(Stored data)
********************
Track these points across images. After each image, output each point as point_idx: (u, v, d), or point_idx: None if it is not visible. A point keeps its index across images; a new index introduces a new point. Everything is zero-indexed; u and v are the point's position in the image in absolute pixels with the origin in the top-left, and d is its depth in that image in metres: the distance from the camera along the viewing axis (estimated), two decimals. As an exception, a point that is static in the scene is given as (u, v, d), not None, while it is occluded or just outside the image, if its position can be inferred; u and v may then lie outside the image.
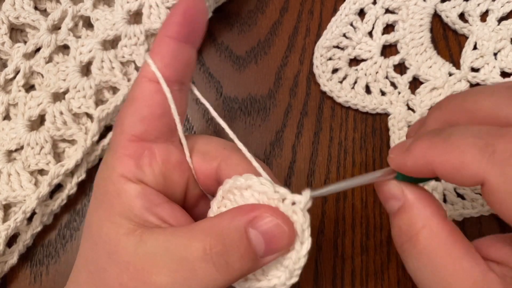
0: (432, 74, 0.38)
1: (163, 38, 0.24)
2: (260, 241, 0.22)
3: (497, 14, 0.39)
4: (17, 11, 0.36)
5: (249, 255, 0.22)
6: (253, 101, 0.38)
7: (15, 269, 0.35)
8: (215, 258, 0.21)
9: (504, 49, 0.38)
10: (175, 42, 0.24)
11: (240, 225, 0.22)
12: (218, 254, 0.21)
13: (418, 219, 0.22)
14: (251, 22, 0.40)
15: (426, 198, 0.23)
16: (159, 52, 0.24)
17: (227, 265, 0.21)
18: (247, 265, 0.22)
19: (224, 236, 0.21)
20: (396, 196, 0.23)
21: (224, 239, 0.21)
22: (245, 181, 0.23)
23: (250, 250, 0.22)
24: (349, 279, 0.34)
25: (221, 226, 0.22)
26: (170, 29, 0.24)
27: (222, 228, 0.22)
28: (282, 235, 0.22)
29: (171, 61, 0.24)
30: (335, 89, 0.38)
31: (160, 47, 0.24)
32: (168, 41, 0.24)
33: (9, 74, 0.36)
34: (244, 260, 0.21)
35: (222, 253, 0.21)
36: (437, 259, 0.22)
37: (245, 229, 0.22)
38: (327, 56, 0.38)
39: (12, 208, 0.34)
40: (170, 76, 0.24)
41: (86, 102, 0.34)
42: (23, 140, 0.34)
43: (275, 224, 0.22)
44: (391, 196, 0.24)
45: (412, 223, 0.23)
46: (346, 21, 0.39)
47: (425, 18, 0.39)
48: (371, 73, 0.38)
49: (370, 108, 0.37)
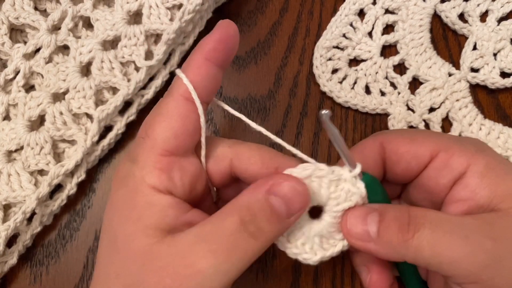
0: (431, 75, 0.38)
1: (201, 60, 0.26)
2: (281, 204, 0.24)
3: (497, 14, 0.39)
4: (17, 12, 0.36)
5: (275, 217, 0.24)
6: (253, 102, 0.38)
7: (15, 269, 0.35)
8: (248, 226, 0.24)
9: (503, 49, 0.38)
10: (211, 65, 0.26)
11: (260, 195, 0.24)
12: (249, 223, 0.24)
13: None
14: (251, 22, 0.40)
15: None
16: (198, 73, 0.26)
17: (259, 230, 0.24)
18: (276, 226, 0.24)
19: (250, 207, 0.24)
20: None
21: (251, 209, 0.24)
22: (303, 171, 0.26)
23: (274, 213, 0.24)
24: (349, 279, 0.34)
25: (246, 200, 0.24)
26: (209, 53, 0.26)
27: (247, 201, 0.24)
28: (298, 195, 0.25)
29: (205, 82, 0.26)
30: (335, 89, 0.38)
31: (198, 69, 0.26)
32: (206, 64, 0.26)
33: (9, 74, 0.36)
34: (272, 223, 0.24)
35: (252, 221, 0.24)
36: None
37: (265, 197, 0.24)
38: (327, 57, 0.38)
39: (12, 208, 0.34)
40: (203, 97, 0.26)
41: (86, 102, 0.34)
42: (23, 141, 0.34)
43: (290, 187, 0.24)
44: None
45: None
46: (346, 22, 0.39)
47: (425, 19, 0.39)
48: (371, 73, 0.38)
49: (370, 108, 0.37)
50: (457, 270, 0.24)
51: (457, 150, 0.27)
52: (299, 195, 0.25)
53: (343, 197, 0.26)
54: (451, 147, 0.27)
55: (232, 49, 0.27)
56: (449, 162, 0.27)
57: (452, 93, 0.37)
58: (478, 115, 0.37)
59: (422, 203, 0.29)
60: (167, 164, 0.26)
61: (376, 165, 0.28)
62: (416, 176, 0.29)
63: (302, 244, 0.26)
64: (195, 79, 0.26)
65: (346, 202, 0.26)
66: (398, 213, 0.25)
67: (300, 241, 0.26)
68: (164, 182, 0.25)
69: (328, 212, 0.26)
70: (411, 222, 0.24)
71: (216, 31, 0.26)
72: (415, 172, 0.28)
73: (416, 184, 0.29)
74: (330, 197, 0.26)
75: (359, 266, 0.29)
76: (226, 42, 0.26)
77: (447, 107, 0.37)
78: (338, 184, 0.26)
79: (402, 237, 0.24)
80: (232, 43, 0.26)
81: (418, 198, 0.30)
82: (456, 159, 0.27)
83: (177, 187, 0.26)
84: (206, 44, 0.26)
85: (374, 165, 0.28)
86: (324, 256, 0.26)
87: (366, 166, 0.27)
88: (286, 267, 0.34)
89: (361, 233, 0.25)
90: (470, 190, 0.26)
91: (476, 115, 0.37)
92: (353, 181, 0.26)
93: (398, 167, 0.28)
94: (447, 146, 0.27)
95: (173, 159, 0.26)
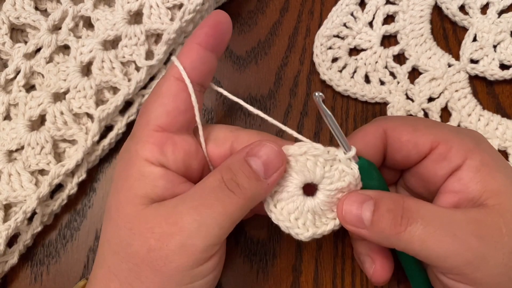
********************
Exercise description: Write the data above out again exactly, every line of it, and exclude the pictures.

Solved problem:
Track these points across images. After each image, output each point as point_idx: (u, v, d), or point_idx: None if it is not visible. A point keeps its index across images; a new index introduces a new point. Everything is zero-indexed; u and v are the point's position in the image in absolute pixels with the origin in the top-left, and d is its depth in that image in metres: the distance from the camera along the viewing axis (estimated), two decimals. As an exception, a point that is static in the scene is given as (u, v, d), not None, while it is occluded or just outside the image, if its position can be inferred; u and v may then lie outside the image.
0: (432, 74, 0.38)
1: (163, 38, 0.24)
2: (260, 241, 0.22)
3: (497, 14, 0.39)
4: (17, 11, 0.36)
5: (249, 255, 0.22)
6: (253, 101, 0.38)
7: (15, 269, 0.35)
8: (215, 258, 0.21)
9: (504, 49, 0.38)
10: (175, 42, 0.24)
11: (240, 225, 0.22)
12: (218, 254, 0.21)
13: (418, 219, 0.22)
14: (251, 22, 0.40)
15: (426, 198, 0.23)
16: (159, 52, 0.24)
17: (227, 265, 0.21)
18: (247, 265, 0.22)
19: (224, 236, 0.21)
20: (396, 196, 0.23)
21: (224, 239, 0.21)
22: (245, 181, 0.23)
23: (250, 250, 0.22)
24: (349, 279, 0.34)
25: (221, 226, 0.22)
26: (170, 29, 0.24)
27: (222, 228, 0.22)
28: (282, 235, 0.22)
29: (171, 61, 0.24)
30: (335, 89, 0.38)
31: (160, 47, 0.24)
32: (168, 41, 0.24)
33: (9, 74, 0.36)
34: (244, 260, 0.21)
35: (222, 253, 0.21)
36: (437, 259, 0.22)
37: (245, 229, 0.22)
38: (327, 56, 0.38)
39: (12, 208, 0.34)
40: (170, 76, 0.24)
41: (86, 102, 0.34)
42: (23, 140, 0.34)
43: (275, 224, 0.22)
44: (391, 196, 0.24)
45: (412, 223, 0.23)
46: (346, 21, 0.39)
47: (425, 18, 0.39)
48: (371, 73, 0.38)
49: (370, 108, 0.37)
0: (431, 75, 0.38)
1: (201, 60, 0.26)
2: (281, 204, 0.24)
3: (497, 14, 0.39)
4: (17, 12, 0.36)
5: (275, 217, 0.24)
6: (253, 102, 0.38)
7: (15, 269, 0.35)
8: (248, 226, 0.24)
9: (503, 49, 0.38)
10: (211, 65, 0.26)
11: (260, 195, 0.24)
12: (249, 223, 0.24)
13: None
14: (251, 22, 0.40)
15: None
16: (198, 73, 0.26)
17: (259, 230, 0.24)
18: (276, 226, 0.24)
19: (250, 207, 0.24)
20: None
21: (251, 209, 0.24)
22: (303, 171, 0.26)
23: (274, 213, 0.24)
24: (349, 279, 0.34)
25: (246, 200, 0.24)
26: (209, 53, 0.26)
27: (247, 201, 0.24)
28: (298, 195, 0.25)
29: (205, 82, 0.26)
30: (335, 89, 0.38)
31: (198, 69, 0.26)
32: (206, 64, 0.26)
33: (9, 74, 0.36)
34: (272, 223, 0.24)
35: (252, 221, 0.24)
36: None
37: (265, 197, 0.24)
38: (327, 57, 0.38)
39: (12, 208, 0.34)
40: (203, 97, 0.26)
41: (86, 102, 0.34)
42: (23, 141, 0.34)
43: (290, 187, 0.24)
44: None
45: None
46: (346, 22, 0.39)
47: (425, 19, 0.39)
48: (371, 73, 0.38)
49: (370, 108, 0.37)
50: (457, 270, 0.24)
51: (457, 150, 0.27)
52: (299, 195, 0.25)
53: (343, 197, 0.26)
54: (451, 147, 0.27)
55: (232, 49, 0.27)
56: (449, 162, 0.27)
57: (452, 93, 0.37)
58: (478, 115, 0.37)
59: (422, 203, 0.29)
60: (167, 164, 0.26)
61: (376, 165, 0.28)
62: (416, 176, 0.29)
63: (302, 244, 0.26)
64: (195, 79, 0.26)
65: (346, 202, 0.26)
66: (398, 213, 0.25)
67: (300, 241, 0.26)
68: (164, 182, 0.25)
69: (328, 212, 0.26)
70: (411, 222, 0.24)
71: (216, 31, 0.26)
72: (415, 172, 0.28)
73: (416, 184, 0.29)
74: (330, 197, 0.26)
75: (359, 266, 0.29)
76: (226, 42, 0.26)
77: (447, 107, 0.37)
78: (338, 184, 0.26)
79: (402, 237, 0.24)
80: (232, 43, 0.26)
81: (418, 198, 0.30)
82: (456, 159, 0.27)
83: (177, 187, 0.26)
84: (206, 44, 0.26)
85: (374, 165, 0.28)
86: (324, 256, 0.26)
87: (366, 166, 0.27)
88: (286, 267, 0.34)
89: (361, 233, 0.25)
90: (470, 190, 0.26)
91: (476, 115, 0.37)
92: (353, 181, 0.26)
93: (398, 167, 0.28)
94: (447, 146, 0.27)
95: (173, 159, 0.26)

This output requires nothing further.